Capítulo 160: Yo soy Tingyan
Qi Louze: Debe haber ocurrido algo interesante.
Jian Lan pareció comprender algo y murmuró: Eso sí que es interesante.
Qi Louze: ¿Hay cosas que realmente no deberíamos contarle a la señorita Jian?
Jian Lan: No es necesario. Quiero ver qué más pueden hacer estos personas.
Qi Louze pensó un momento. El señor Rossi probablemente quería proteger a la señorita Jian, evitar que viera todas estas cosas horribles, y al mismo tiempo, estaba enviando un mensaje: renunciar completamente a ese señor Wen.
De todos modos, con el señor Rossi presente, tanto la señorita Jian como el anciano están bajo protección adecuada, así que no debería haber problemas.
Justo cuando Jian Lan guardó su teléfono móvil, la abuela en la cama de hospital de repente se movió.
Sus párpados se movieron ligeramente y emitió una voz ronca y débil: “Zhi Zhi…”
Jian Zhi y Jian Lan se levantaron al mismo tiempo y se colocaron a cada lado de la anciana.
“Abuela, Zhi Zhi está aquí, ha vuelto…” Jian Zhi sostuvo la mano de su abuela y dijo con voz suave, conteniendo sus sollozos.

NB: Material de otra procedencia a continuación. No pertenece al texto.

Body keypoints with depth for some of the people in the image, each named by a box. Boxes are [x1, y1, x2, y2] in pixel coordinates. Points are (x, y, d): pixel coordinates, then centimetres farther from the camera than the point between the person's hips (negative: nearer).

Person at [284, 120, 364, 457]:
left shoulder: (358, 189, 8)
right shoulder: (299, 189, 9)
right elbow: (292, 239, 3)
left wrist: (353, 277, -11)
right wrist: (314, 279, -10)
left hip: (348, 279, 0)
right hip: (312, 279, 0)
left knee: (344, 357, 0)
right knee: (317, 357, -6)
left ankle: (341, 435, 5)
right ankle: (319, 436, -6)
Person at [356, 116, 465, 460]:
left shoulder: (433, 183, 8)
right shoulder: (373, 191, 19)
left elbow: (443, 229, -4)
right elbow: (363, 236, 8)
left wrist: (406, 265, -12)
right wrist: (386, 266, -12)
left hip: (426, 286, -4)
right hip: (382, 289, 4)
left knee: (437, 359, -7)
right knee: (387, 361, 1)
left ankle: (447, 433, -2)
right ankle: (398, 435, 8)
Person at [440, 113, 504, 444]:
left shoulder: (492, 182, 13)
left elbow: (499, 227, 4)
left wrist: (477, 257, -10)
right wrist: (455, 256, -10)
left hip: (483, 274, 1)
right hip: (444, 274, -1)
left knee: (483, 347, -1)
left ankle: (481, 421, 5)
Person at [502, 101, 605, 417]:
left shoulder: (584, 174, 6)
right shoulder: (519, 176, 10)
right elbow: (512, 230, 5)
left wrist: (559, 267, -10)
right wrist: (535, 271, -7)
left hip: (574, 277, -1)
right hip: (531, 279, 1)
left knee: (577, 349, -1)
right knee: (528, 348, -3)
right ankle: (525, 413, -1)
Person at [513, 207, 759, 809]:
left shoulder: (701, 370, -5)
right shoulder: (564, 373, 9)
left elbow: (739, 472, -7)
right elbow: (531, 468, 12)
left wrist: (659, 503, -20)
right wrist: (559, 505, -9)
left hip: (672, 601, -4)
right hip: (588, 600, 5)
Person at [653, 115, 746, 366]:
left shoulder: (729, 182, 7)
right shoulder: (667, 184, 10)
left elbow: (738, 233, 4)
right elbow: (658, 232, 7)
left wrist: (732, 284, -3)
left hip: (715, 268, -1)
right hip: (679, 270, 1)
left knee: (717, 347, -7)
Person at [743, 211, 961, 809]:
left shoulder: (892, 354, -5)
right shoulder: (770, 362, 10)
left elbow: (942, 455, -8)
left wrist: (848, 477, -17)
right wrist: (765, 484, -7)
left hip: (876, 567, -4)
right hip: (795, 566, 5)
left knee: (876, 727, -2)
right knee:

La abuela todavía estaba un poco confusa, pero al oír la voz de Jian Zhi, las lágrimas comenzaron a brotar de sus ojos y murmuró: “Zhi Zhi se ha ido lejos, la abuela está sucia… Zhi Zhi no debe acercarse…”
Jian Zhi sintió un dolor agudo en su corazón y se inclinó para acercar su cara a la de su abuela: “Abuela, no digas eso, no estás sucia. Ya estamos en el hospital, todo está bien, ya no te volverán a molestar…”
“Abuela, mira, todavía están poniéndote inyecciones, ¿verdad? Todo está limpio aquí, no tengas miedo…” Jian Zhi besó la mejilla de su abuela, tal como lo hacía cuando era niña para consolar a su abuela, que no recibía suficiente cariño.
La abuela debió darse cuenta de que estaba segura y, sin poder contenerse, la abuela y su nieta comenzaron a llorar juntas.
Después de que lloraron un rato, Jian Lan dijo: “Ya está bien, ya no hay nada de qué preocuparse, ¡dejemos de llorar!” Y abrazó a la abuela y a Jian Zhi con cariño.
“¿Es… Tingyan?” preguntó la abuela, mirando en esa dirección.
“Abuela…” Jian Zhi y su abuela se miraron. “Abuela, ¿puedes ver algo?”
“¿Es Tingyan?” preguntó la abuela, entrecerrando los ojos.
“Llamen al médico”, dijo Jian Lan de inmediato y pulsó el timbre.
En ese momento, otra persona entró precipitadamente en la habitación. Con un empujón fuerte, Jian Lan no se lo esperaba y fue desplazada a un lado.
“Abuela, Tingyan está aquí, ha llegado”, dijo Wen Tingyan al oír a la abuela llamándolo desde fuera de la habitación y corrió adentro.
La abuela frunció el ceño, pero retiró su mano.
De nuevo se oyeron pasos apresurados; los médicos habían llegado. Jian Zhi se apartó de la cama de hospital para dejar espacio a las enfermeras, y Wen Tingyan también tuvo que hacerlo para dejar paso al médico.
El médico examinó a la abuela, prestando especial atención a sus ojos, y luego le dijo a Jian Zhi y a Jian Lan: “No se preocupen por ahora. Los ojos no recibieron suficiente sangre temporalmente debido a la diarrea intensa que tuvo antes, pero se recuperarán. Además, el estado de la paciente ha mejorado desde que fue ingresada al hospital. Con un cuidado adecuado y teniendo en cuenta que la anciana no es muy mayor y tiene una buena condición física en general, no deberían haber problemas graves.”
Jian Zhi suspiró aliviada.
“Voy a revisar la prescripción médica; llámenme si necesitan algo más”, dijo el médico antes de irse.
Después de que el médico y las enfermeras se fueron, justo cuando Jian Zhi iba a sentarse para hablar con su abuela, Wen Tingyan se inclinó rápidamente y tomó la mano de la abuela: “Abuela, Tingyan está aquí. ¿Qué quieres comer? Voy a prepararlo.”
Pero la abuela retiró su mano una vez más.
“Abuela…” Wen Tingyan no podía creerlo. “Soy yo, Tingyan…”
Sin embargo, la abuela cerró los ojos cansada y agitó la mano.